> EXTRACT PROVIDED
________________________

Cosmetics researchers around the world study how to meet market demands like protection from pollutants, natural products and sustainability. The results reveal possible paths to new ingredients and products, as well as revised approaches to existing products.
Catch up on recent research on CosmeticsDesign.
Zeolites show potential as an anti-heavy metal cosmetics ingredient
Zeolites, a nanoporous material being tested in various other fields at this time, may absorb heavy metals in a creamy cosmetic and offer potential to formulators seeking to remove such environmental compounds, suggests preliminary data from Italy and Switzerland.
Writing in Cosmetics, Pesando et al. said zeolites are already being tested as a means to absorb toxins and improve outcomes of various medical treatments, and their research was to show the viability of zeolites as a cosmetic ingredient to prevent heavy metal penetration through the skin.
“Toxic metals are defined by many as ‘silent killers’ because they replace the minerals necessary for life in the body, altering biological functions and structures,” Pesando et al said. “Zeolites are currently arousing a lot of interest for their absorption properties, able to trap toxins in the crystalline channels.”
What are zeolites
According to Pesando et al, zeolites are a nanoporous material with a crystalline aluminosilicates structure that can be derived either naturally or synthetically. In less scientific terms, zeolites can act as “molecular sieves,” moderating what molecules could get to the surface of the skin.
Essential oils could have uses across cosmetics, but still pose significant challenges
Consumer and regulatory demands are pushing personal care brands to use more botanical ingredients, pulling essential oils further out of fragrance and demanding more research.
A paper was published in Cosmetics by a research team out of Spain and Argentina, Guzmán et al, which summarized the current body of knowledge on the use of essential oils, and components of essential oils, in cosmetics and beauty products.
Guzmán et al said natural ingredients have been long used in cosmetics, but recent consumer sentiment and international regulations have pushed the 'natural beauty' segment to grow, making up around 10% or $40 billion of the current global market.
Essential oils have long been used in fragrance, as they are high in aromatic compounds, but the research team said their antioxidant, bactericidal, virucidal, fungicidal, antiparasitic, insecticidal and medicinal properties offer broad utility in personal care.
Sandalwood shows promise as blue light, pollution protection ingredient
Sandalwood is already an important fragrance ingredient, but a recent study shows the ingredient might also be able to protect skin against blue light and pollution.
A research team out of Mauritius, Australia and France, Kolanthan et al, recently published their most recent study on the topical application of sandalwood in Cosmetics with an in vivo study on blue light and pollution protection.
Kolanthan et al previously studied sandalwood’s antioxidant and anti-aging qualities in vitro and ex vivo which found sandalwood oil showed promise in protecting skin from both blue light and cigarette smoke.

________________________

(Records from a collection)
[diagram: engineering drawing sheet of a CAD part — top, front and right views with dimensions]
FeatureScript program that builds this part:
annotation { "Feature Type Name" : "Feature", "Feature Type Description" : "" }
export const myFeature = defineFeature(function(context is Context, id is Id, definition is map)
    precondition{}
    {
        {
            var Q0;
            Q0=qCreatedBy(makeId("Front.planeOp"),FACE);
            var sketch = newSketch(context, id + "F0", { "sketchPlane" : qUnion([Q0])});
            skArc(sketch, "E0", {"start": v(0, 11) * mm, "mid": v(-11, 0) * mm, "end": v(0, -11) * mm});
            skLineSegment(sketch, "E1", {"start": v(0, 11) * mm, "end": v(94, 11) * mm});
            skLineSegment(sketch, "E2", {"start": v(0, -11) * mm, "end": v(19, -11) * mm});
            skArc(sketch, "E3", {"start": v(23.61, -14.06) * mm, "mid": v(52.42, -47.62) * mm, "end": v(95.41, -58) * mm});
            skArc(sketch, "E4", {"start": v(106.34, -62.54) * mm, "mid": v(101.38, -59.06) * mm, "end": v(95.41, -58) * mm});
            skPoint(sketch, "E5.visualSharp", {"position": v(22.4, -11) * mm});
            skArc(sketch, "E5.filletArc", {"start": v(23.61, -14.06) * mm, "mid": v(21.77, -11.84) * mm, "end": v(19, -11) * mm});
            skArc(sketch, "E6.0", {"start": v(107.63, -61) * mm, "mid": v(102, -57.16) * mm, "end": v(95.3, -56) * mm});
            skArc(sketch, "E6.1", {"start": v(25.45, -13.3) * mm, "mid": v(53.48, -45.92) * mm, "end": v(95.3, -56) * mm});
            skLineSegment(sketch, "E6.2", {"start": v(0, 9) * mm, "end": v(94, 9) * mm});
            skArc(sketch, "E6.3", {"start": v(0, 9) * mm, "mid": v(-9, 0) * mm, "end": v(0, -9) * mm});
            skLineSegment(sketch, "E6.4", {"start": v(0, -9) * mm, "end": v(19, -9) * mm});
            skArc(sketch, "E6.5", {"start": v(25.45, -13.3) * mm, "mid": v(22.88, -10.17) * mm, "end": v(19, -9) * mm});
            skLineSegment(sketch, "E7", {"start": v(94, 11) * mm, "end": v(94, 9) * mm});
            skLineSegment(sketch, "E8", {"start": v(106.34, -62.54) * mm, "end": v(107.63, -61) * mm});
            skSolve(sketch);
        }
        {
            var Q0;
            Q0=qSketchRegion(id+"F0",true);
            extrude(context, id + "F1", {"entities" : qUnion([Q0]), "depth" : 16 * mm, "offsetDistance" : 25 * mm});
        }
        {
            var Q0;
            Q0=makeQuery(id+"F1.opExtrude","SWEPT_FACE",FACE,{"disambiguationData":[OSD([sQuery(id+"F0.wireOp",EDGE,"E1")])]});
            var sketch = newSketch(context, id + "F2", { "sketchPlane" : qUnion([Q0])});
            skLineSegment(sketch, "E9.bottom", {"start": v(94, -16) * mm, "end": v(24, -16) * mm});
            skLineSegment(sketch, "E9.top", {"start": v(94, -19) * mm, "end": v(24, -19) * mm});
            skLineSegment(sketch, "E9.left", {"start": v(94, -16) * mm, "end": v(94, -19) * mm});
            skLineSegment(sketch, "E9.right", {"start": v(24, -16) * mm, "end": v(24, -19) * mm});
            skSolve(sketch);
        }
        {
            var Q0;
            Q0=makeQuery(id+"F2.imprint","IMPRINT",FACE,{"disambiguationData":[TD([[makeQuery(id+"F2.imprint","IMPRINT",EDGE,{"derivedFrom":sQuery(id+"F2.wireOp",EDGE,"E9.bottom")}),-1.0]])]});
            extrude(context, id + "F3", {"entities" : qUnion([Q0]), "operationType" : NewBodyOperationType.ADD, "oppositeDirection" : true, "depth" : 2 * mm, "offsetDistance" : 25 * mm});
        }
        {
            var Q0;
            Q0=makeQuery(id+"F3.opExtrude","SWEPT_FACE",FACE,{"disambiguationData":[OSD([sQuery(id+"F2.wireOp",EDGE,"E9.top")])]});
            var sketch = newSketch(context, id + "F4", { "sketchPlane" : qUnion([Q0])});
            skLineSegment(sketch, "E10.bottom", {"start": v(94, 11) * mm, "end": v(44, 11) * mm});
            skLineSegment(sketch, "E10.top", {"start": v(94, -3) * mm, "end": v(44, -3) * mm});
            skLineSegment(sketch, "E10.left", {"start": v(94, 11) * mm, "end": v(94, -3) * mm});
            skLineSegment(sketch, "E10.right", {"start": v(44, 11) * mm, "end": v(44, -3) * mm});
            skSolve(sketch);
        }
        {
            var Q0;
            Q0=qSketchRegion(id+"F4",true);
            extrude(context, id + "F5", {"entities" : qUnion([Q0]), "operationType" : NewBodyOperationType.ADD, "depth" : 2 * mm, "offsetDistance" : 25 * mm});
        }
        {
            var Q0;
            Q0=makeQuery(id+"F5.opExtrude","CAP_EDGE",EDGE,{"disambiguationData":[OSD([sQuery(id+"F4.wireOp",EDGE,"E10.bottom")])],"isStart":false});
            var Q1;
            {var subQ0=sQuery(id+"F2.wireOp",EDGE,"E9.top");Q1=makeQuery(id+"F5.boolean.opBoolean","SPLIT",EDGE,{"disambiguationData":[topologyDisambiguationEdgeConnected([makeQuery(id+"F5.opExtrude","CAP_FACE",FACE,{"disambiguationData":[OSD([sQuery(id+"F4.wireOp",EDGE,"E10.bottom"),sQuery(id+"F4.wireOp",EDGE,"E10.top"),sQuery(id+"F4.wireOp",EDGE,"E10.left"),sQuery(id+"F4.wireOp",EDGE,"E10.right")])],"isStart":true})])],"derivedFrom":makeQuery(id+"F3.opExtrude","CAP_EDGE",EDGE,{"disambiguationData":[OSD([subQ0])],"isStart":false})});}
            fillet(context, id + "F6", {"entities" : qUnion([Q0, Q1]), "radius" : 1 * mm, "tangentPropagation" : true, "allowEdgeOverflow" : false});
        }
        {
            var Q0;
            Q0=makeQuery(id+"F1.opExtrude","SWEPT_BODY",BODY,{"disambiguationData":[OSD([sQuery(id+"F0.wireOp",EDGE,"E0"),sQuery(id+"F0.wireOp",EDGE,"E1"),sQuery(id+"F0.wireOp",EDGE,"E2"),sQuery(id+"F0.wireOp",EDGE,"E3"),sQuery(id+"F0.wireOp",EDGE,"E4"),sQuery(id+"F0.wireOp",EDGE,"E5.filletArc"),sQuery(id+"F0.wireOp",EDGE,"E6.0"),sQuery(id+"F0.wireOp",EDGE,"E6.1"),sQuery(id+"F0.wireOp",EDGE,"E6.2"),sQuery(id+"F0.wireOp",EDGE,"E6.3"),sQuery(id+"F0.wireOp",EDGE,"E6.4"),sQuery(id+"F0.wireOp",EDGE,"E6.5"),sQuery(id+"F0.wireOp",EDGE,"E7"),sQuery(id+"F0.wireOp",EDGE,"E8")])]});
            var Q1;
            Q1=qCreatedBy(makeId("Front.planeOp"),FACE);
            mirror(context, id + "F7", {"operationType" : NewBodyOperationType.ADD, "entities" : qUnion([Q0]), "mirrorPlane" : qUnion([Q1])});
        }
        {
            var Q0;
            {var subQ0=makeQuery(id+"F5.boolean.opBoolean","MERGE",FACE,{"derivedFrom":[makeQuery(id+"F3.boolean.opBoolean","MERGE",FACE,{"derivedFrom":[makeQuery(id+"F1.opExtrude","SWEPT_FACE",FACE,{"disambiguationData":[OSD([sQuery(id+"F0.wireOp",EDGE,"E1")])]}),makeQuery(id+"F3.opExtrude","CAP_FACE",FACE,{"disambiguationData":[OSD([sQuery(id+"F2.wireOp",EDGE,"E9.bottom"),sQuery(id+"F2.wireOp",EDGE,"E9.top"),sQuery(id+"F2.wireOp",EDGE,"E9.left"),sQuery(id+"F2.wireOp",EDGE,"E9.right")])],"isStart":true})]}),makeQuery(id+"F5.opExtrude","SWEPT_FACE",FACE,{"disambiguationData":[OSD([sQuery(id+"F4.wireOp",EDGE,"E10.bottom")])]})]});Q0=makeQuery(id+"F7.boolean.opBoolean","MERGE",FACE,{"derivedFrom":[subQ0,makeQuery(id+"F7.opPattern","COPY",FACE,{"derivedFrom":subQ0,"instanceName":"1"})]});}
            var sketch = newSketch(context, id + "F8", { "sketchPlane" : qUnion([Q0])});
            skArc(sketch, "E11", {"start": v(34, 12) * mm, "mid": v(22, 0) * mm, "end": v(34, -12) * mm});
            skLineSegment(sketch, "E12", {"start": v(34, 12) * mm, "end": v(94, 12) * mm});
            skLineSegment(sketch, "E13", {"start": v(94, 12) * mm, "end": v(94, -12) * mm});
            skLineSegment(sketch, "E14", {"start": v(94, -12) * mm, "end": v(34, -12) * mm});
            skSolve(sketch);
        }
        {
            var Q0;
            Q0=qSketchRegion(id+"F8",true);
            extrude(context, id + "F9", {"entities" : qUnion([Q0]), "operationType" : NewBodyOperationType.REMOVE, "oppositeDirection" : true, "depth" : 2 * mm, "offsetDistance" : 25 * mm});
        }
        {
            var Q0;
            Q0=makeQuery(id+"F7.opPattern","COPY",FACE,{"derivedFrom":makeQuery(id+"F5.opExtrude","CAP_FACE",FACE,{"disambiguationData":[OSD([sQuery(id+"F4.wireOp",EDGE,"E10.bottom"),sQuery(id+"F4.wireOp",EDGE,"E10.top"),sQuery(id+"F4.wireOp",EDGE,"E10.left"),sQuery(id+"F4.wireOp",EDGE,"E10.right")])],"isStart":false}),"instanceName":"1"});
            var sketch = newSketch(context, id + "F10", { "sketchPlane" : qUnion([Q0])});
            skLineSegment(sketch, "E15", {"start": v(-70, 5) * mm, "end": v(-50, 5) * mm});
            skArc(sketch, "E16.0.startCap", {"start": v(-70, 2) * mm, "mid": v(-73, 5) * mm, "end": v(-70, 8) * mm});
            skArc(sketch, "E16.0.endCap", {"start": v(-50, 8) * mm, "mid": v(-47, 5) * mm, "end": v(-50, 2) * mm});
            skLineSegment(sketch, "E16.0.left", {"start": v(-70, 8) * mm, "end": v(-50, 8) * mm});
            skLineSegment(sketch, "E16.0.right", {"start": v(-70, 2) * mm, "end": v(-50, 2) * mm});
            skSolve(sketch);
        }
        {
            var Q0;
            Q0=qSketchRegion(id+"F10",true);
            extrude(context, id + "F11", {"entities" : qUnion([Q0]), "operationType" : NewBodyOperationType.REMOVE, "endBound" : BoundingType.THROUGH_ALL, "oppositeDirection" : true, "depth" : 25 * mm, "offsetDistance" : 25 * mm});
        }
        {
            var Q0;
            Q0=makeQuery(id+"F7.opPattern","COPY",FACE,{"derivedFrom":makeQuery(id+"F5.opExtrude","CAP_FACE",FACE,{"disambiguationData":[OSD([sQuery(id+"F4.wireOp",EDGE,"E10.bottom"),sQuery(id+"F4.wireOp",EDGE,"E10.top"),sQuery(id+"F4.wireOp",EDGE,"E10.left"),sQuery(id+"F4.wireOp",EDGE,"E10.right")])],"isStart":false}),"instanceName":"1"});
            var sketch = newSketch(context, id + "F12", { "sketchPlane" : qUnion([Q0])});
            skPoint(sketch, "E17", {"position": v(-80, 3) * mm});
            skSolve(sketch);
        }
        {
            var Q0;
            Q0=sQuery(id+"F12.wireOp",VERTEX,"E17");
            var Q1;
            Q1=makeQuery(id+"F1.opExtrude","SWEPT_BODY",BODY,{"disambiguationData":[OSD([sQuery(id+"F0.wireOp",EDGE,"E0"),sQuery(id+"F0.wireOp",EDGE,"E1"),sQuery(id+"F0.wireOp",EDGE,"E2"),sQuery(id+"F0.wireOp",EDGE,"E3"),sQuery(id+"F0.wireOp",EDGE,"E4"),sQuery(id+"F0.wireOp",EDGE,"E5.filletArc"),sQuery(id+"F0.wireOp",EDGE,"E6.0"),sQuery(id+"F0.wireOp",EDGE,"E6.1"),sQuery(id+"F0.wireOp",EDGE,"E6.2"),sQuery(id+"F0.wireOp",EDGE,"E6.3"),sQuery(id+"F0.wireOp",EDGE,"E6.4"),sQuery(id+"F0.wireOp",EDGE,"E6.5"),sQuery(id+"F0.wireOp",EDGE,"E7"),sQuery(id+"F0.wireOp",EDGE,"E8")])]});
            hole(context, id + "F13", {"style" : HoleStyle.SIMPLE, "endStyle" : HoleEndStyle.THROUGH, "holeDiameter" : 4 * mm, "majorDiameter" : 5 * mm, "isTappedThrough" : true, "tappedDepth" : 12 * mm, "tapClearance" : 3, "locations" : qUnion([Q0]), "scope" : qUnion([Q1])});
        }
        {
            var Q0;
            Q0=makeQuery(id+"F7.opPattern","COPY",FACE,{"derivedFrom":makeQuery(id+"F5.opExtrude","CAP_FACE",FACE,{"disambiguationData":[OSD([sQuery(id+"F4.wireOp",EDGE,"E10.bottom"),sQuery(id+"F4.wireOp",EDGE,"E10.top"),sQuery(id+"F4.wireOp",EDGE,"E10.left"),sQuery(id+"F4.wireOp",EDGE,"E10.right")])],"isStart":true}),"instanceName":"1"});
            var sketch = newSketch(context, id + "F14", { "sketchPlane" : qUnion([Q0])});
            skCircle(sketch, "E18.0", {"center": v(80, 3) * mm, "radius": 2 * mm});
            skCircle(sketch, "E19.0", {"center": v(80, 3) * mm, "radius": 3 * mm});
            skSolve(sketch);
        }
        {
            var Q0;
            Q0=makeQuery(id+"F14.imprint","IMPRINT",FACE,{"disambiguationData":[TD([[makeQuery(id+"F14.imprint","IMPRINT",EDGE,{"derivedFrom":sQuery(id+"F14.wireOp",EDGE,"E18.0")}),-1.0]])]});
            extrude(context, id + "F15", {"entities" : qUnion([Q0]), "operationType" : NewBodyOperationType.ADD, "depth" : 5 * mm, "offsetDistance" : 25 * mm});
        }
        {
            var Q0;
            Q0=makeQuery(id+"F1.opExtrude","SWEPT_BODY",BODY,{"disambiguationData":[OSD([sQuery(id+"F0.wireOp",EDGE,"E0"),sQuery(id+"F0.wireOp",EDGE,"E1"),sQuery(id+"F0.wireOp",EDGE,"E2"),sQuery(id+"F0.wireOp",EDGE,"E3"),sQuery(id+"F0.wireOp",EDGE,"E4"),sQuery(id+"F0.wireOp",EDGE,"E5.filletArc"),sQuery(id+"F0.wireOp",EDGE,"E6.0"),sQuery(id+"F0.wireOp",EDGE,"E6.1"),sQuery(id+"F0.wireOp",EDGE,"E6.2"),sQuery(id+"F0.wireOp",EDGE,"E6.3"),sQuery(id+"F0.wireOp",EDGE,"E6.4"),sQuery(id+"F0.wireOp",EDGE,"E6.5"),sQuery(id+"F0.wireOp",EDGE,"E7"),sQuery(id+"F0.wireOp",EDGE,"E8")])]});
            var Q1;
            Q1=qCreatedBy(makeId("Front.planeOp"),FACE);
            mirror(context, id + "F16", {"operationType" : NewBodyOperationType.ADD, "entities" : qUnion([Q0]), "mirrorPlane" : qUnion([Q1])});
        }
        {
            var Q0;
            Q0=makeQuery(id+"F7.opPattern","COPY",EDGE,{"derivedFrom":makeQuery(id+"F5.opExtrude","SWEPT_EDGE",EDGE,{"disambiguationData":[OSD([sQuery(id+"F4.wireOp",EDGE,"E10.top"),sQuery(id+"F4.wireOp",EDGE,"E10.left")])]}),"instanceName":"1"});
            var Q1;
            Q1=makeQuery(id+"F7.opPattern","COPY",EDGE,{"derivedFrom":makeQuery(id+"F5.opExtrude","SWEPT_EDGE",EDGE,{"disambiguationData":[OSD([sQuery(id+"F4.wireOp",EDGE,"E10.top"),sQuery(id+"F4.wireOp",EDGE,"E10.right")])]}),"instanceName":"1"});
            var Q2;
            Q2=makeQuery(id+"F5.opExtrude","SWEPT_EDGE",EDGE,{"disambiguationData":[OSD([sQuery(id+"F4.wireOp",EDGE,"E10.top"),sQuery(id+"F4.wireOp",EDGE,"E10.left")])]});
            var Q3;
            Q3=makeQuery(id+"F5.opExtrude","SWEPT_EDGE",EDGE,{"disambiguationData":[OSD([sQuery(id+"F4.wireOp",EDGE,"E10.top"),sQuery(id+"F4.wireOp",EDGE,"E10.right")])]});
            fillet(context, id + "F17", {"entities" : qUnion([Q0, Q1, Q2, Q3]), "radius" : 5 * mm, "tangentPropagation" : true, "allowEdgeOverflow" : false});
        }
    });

________________________

> WHAT YOU NEED TO DO
a. Answer these questions using the text on cosmetics research:
(i) Which two countries did the preliminary data on zeolites come from?
(ii) According to Guzmán et al, how large is the "natural beauty" segment of the current global market?
(iii) Which countries is the Kolanthan et al research team from?
b. Write the next part of the text on cosmetics research, starting after its final sentence.

> EXERCISE RESPONSES
a.
(i) Italy and Switzerland
(ii) Around 10%, or $40 billion
(iii) Mauritius, Australia and France

b.
In this most recent follow-up study, Kolanthan et al said they wanted to measure sandalwood’s real-world blue light and pollution protective potential as demand for these qualities in personal care products increases.
Challenges in formulating natural, organic sunscreen products
Sunscreens are a formulation challenge, especially when it comes to meeting organic and natural consumer demands.
A research team out of Italy and the US, Tortini et al, recently published a narrative review of natural and organic sunscreen formulations in the Cosmetics journal. The paper's goal was to congregate information on natural and organic formulation.
Tortini et al said consumers, particularly those born after 2000, are both interested in sun protection products and the environmental impacts of products.
“The formulation of effective and pleasant sunscreen, having a natural, organic, sustainable connotation, is getting a more and more complex approach for the paucity of suitable ingredients,” Tortini et al said.
Skin to skin: Potential benefits of upcycled mangosteen peel extract, studyPlants around the world offer botanical and upcycled ingredient potential, and a research team out of Malaysia found the peel of mangosteen fruits may hold skincare promise.
The research team, Tan et al, was recently published in Cosmetics exploring the potential of mangosteen peels as a cosmetic ingredient, both because of its skincare properties, upcycling potential and impact on local economies.
Mangosteen is a sweet, juicy fruit cultivated mainly in Southeast Asia, particularly Malaysia. The fruit is often processed into juices, concentrates and dried fruits for consumption, leaving behind waste like peels.
Tan et al used mangosteen peels to create an upcycled, standardized extract with potential anti-aging, antioxidant, anti-wrinkle and pigmentation control effects.
“Natural antioxidants derived from natural sources such as mangosteen peel are preferable to synthetic antioxidants due to the undesirable side effects of synthetic antioxidants,” Tan et al said. “Hence, the objective of this study is to formulate and evaluate novel herbal face creams containing mangosteen peel extract that was standardized.”